Large parts of our daily life is driven by notifications. When we see an email pop up at work, we drop what we are doing, answer it, and then get back to what we were doing. When we get a message on WhatsApp, we do the same. When we see that someone liked our status or commented on our picture, we go interact with that.

With notifications on, we are constantly saying to the world, "Go on then. Interrupt what I'm doing. I'm curious to see what you bring my way."

This behaviour indicates the underlying assumption that any notification / interruption that we receive is more important or urgent than what we are currently doing. Else, we wouldn't be drawn to them.

It is also true that we evaluate time spent in completing a task.

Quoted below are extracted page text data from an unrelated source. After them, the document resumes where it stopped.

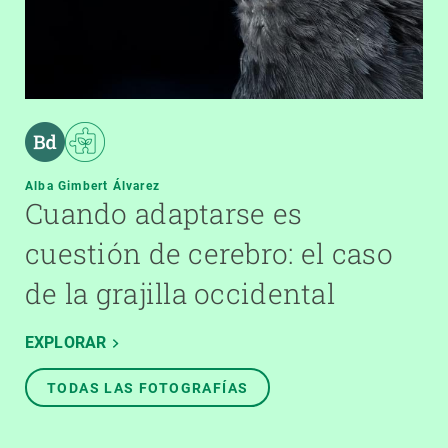
Alba Gimbert Álvarez
Cuando adaptarse es
cuestión de cerebro: el caso
de la grajilla occidental
EXPLORAR
TODAS LAS FOTOGRAFÍAS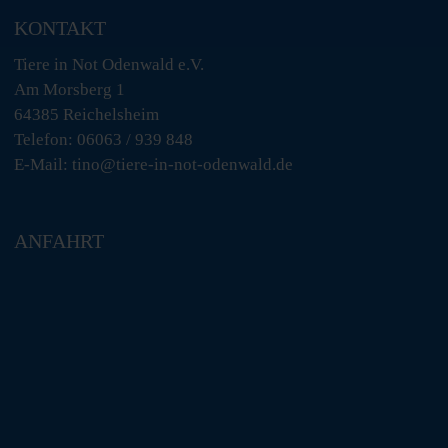
KONTAKT
Tiere in Not Odenwald e.V.
Am Morsberg 1
64385 Reichelsheim
Telefon: 06063 / 939 848
E-Mail: tino@tiere-in-not-odenwald.de
ANFAHRT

In our minds, it takes less than a minute to read an email or check out a notification. While it takes an hour or more to engage in a more involved task (like writing a blog post). And if we are interrupted by a notification while we are in the middle of an engaged task, we tend to think it is alright to take out a few seconds to address the notification and get back to the task at hand without affecting the amount of time it takes to get it done.

But the context switch increases the time we take to complete the engaging task drastically.

While blocking notifications is one way of handling it (I do it), it isn't necessarily addressing the root cause. It is simply putting a block on the symptoms. Even if we have notifications blocked, we still have the tendency to open up the app / email and see what new things we have missed because of the blocked notifications.

The moment the task we are engaged in (even if it is watching a movie) becomes slightly less interesting, even for a few seconds, we tend to divert our attention to something else as it could potentially be more interesting - and we can get more interesting things done without missing out on anything.

So what it takes is a little patience to sit through the task we are engaged in and do it one task at a time.

Multi-tasking works when there is no context switching. Multi-tasking works when we are engaging different aspects of our attention on different tasks (like listening to a podcast while running).

But it doesn't work when there is context switching.

The one thing that meditation improves is our ability to do just one thing at a time with all our focus. Every time you are completely engaged in a single task and not distracted (internally by your thoughts or externally by notifications), you are meditating.